Um verdadeiro fazedor da arte popular do nosso chão montou sua banca artística na calçada do Bar do Zizi, no Mercado Cultural de Porto Velho, onde acontece todas as sextas-feiras os módulos do Projeto Fina Flor do Samba. Chama-se Francisco Ferreira da Silva, de pia batismal e certidão de nascimento. Mas no coração do povo manauara ele conhecido apenas por Chico da Silva. Um Francisco cantante, um Chico compositor. É sambista de boa cepa, mas também faz música de boi-bumbá. Seu coração de curumim criado sem cueca nos arredores de Parintins bate cadenciado na cores azul e branco, mas seu grande sucesso nacional veio na bandeira degradê da nação que venera a figura folclórica do boi vermelho, vermelhaço, vermelhão.
Chico tem inúmeras músicas gravadas por gente de renome na calçada da fama da chamada Música Popular Brasileira, como Alcione, a Marron, por exemplo. Mas disso não faz muito alarde. Sua alma de caboclo lhe faz sábio e comedido. No Bar do Zizi, apenas cantou. Chegou, cumprimentou o público e cantou com alma de artista o que sabe cantar e compor: samba. Boa parte do público conhecia suas composições, por isso interpretou com ele, em coro, os velhos sucessos do artista. Empolgado com o coral de vozes entoando suas composições, ele caminhou no meio do povo, feliz e descontraído, como um ribeirinho dando canga pé em beira rio de água doce.
Chico canta como quem joga conversa fora do botequim da esquina – descontraidamente, olhando nos olhos das pessoas, despojado e contente. Atuando no palco, não inventa moda nem falsetes de última hora. Deixa fluir simplesmente, em vários figurinos rítmicos, o seu esquadrão do samba, enquanto um pandeiro rebate no gol e na defesa bate o tamborim. Caprichoso por formação e batismo, ele também compõe para o boi Garantido, posto que no Amazonas a artista nenhum é dado o direito de se atrever a cantar música de apenas um boi. Sua sina franciscana lhe fez nascer na da cidade da ilha tupinabarama, mas cedo ganhou o mundo e já trabalhou até com um dos monstros sagrados da cultura nacional: o sambista Martinho da Vila. Quando desfrutava o apogeu da carreira artística uma doença grave tentou roubar-lhe a saúde e a voz. Todavia, ele lutou feito um bravo guerreiro dos parintintins e soube vencer a enfermidade, conseguindo também recuperar a voz que, no dia 01 de outubro último, ecoou por todo o quadrante do centro histórico da capital, no palco do Fina Flor do Samba.

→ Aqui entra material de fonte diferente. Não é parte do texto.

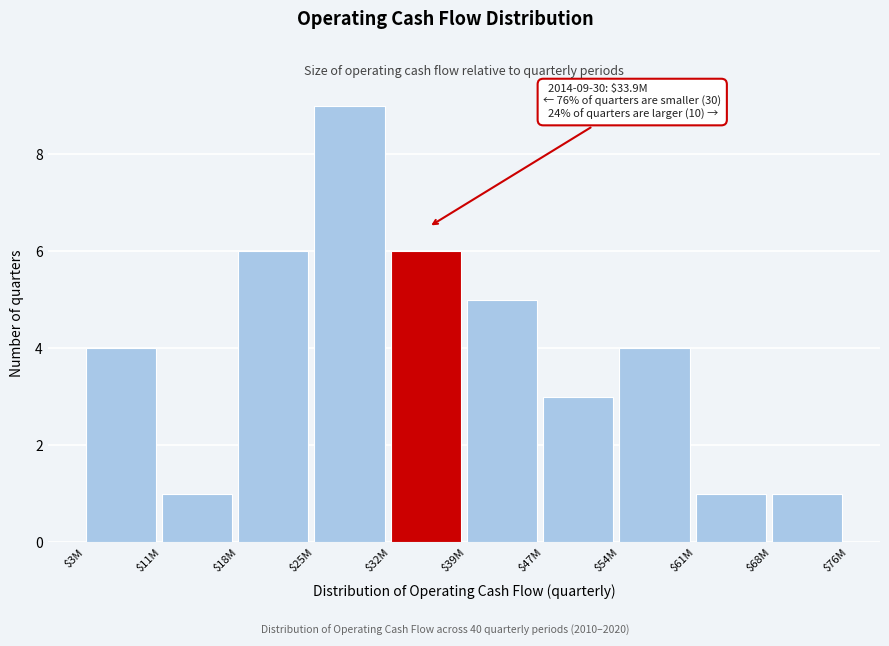

Reading left to right, what are all the values shown in this chart?

4	1	6	9	6	5	3	4	1	1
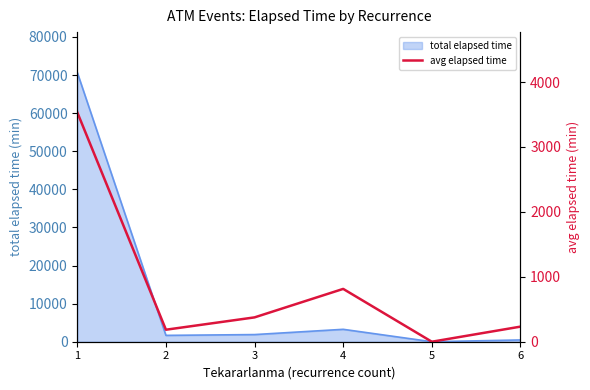

List the labels in order of value, largest first.

1, 4, 3, 6, 2, 5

É preciso muito amor, Sufoco, O Barba Azul, Bailarina e Convite a Roberto Carlos foram algumas das criações que Chico da Silva mostrou ao público rondoniense. Ele foi trazido à capital pelo compositor e intérprete Ernesto Melo, graças a uma super-vaquinha que arrecadou dinheiro de vários simpatizantes do projeto cultural que acontece no Mercado Cultural de Porto Velho. O que era pra ser um show transformou-se numa grande festa popular. Calcula-se ter sido o segundo maior público do Projeto Fina do Samba até hoje. Apesar da chuva ter jogado muita água na apresentação de Chico da Silva, ele soube conquistar o coração da platéia, fazendo-a dançar e cantar suas músicas, como um regente bem-amado conduzindo a massa à performance de uma ópera popular, na qual o povo é quem produz o show e assina a direção.
Chico da Silva poderia holywoodianamente seguir cantando na chuva, porque o show desse caboclo é bom até debaixo d’água!